Doesn’t address local tools dependencies, but those tend to be less (tho golangci-lint is like ten minutes of downloads for the over 100 deps (and due to or terrifically slow MITMed network proxies) I finally just made all the build tooling a published base image for the actual builds).


In Azure DevOps at least, 'self hosting' means running the CI/CD on your own private server which could be a VM, bare metal, even a container. This method has some advantages like being able to fully customize your tooling, it could be less expensive, faster, etc. All depends on your use case.


>Your last development machine that was thrown away is so much faster than this

>the computer I bought as a student in 2008 is comparable

>the phone you had two generations ago

Good for Americans (or first-world citizens)


As a Romanian web dev, my 8-y-o laptop has a 4-core CPU, 12GB RAM, and 256GB of SSD space.

The laptop cost about 110% of my monthly entry-level salary.


Romania is significantly better developed and more affluent than most of the world. My similarly aged laptop had much worse hardware than what you're describing and cost 200%+ of my old entry-level salary. (I don't use laptops anymore.)

GitHub CI also has much better network connectivity (both speed and especially ping) compared to most parts of my country.


> Good for Americans (or first-world citizens)

By your logic poor people actually have more money to spend on renting cloud services.


That's often the case, and it's a reason why being poor can be expensive. Poor people are more likely to rent the capital they need to work.

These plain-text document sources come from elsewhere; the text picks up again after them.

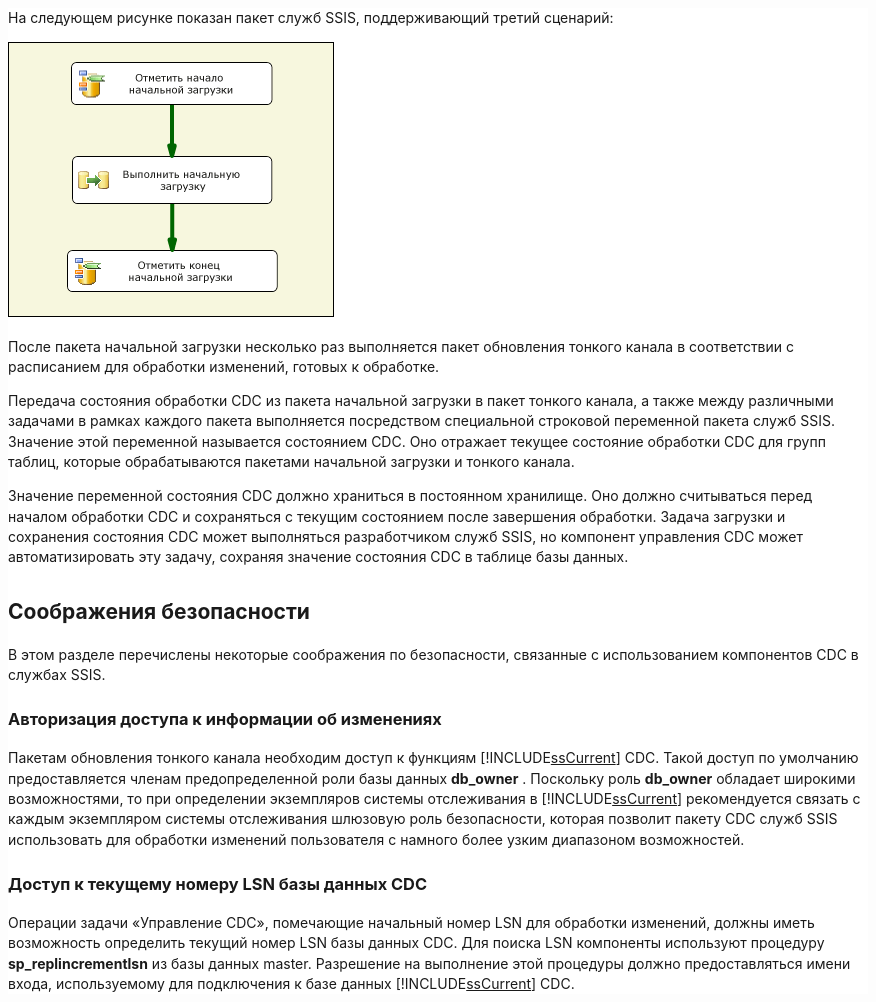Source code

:  На следующем рисунке показан пакет служб SSIS, поддерживающий третий сценарий:  
  
 ![Третий сценарий обработки пакета служб SSIS](../../integration-services/data-flow/media/scenario3.gif "Третий сценарий обработки пакета служб SSIS")  
  
 После пакета начальной загрузки несколько раз выполняется пакет обновления тонкого канала в соответствии с расписанием для обработки изменений, готовых к обработке.  
  
 Передача состояния обработки CDC из пакета начальной загрузки в пакет тонкого канала, а также между различными задачами в рамках каждого пакета выполняется посредством специальной строковой переменной пакета служб SSIS. Значение этой переменной называется состоянием CDC. Оно отражает текущее состояние обработки CDC для групп таблиц, которые обрабатываются пакетами начальной загрузки и тонкого канала.  
  
 Значение переменной состояния CDC должно храниться в постоянном хранилище. Оно должно считываться перед началом обработки CDC и сохраняться с текущим состоянием после завершения обработки. Задача загрузки и сохранения состояния CDC может выполняться разработчиком служб SSIS, но компонент управления CDC может автоматизировать эту задачу, сохраняя значение состояния CDC в таблице базы данных.  
  
## <a name="security-considerations"></a>Соображения безопасности  
 В этом разделе перечислены некоторые соображения по безопасности, связанные с использованием компонентов CDC в службах SSIS.  
  
### <a name="access-authorization-to-change-data"></a>Авторизация доступа к информации об изменениях  
 Пакетам обновления тонкого канала необходим доступ к функциям [!INCLUDE[ssCurrent](../../includes/sscurrent-md.md)] CDC. Такой доступ по умолчанию предоставляется членам предопределенной роли базы данных **db_owner** . Поскольку роль **db_owner** обладает широкими возможностями, то при определении экземпляров системы отслеживания в [!INCLUDE[ssCurrent](../../includes/sscurrent-md.md)] рекомендуется связать с каждым экземпляром системы отслеживания шлюзовую роль безопасности, которая позволит пакету CDC служб SSIS использовать для обработки изменений пользователя с намного более узким диапазоном возможностей.  
  
### <a name="access-to-cdc-database-current-lsn"></a>Доступ к текущему номеру LSN базы данных CDC  
 Операции задачи «Управление CDC», помечающие начальный номер LSN для обработки изменений, должны иметь возможность определить текущий номер LSN базы данных CDC. Для поиска LSN компоненты используют процедуру **sp_replincrementlsn** из базы данных master. Разрешение на выполнение этой процедуры должно предоставляться имени входа, используемому для подключения к базе данных [!INCLUDE[ssCurrent](../../includes/sscurrent-md.md)] CDC.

In my country I've seen people rent cars, rent a smartphone, and literally rent someone else's Uber account just to work as a driver.

If Mighty had developed their product for ancient Windows laptops instead of Macs, they would have had millions of customers. It still wouldn't be profitable, because they'd be very poor customers.


Mighty? (Sorry, it's impossible to Google-search that term.)


Mighty is (was?) a company that made a cloud service that let you use a Chrome extension to remote into a powerful computer so that you could have hundreds of tabs open without slowing down your computer.

Sounds silly, but suppose you are a starving artist whose ancient laptop can't even run Photoshop. It might make sense to remote into a powerful computer that can run Google Chrome, then from that computer use a web-based Photoshop replacement like Figma.

Unfortunately the people at Mighty chose to focus on Mac users, because they had to impress wealthy investors to get them to invest, and those investors are Mac users.

https://www.mightyapp.com/


That is one of the coolest things I've seen in a while. I have a Mac, I may try it.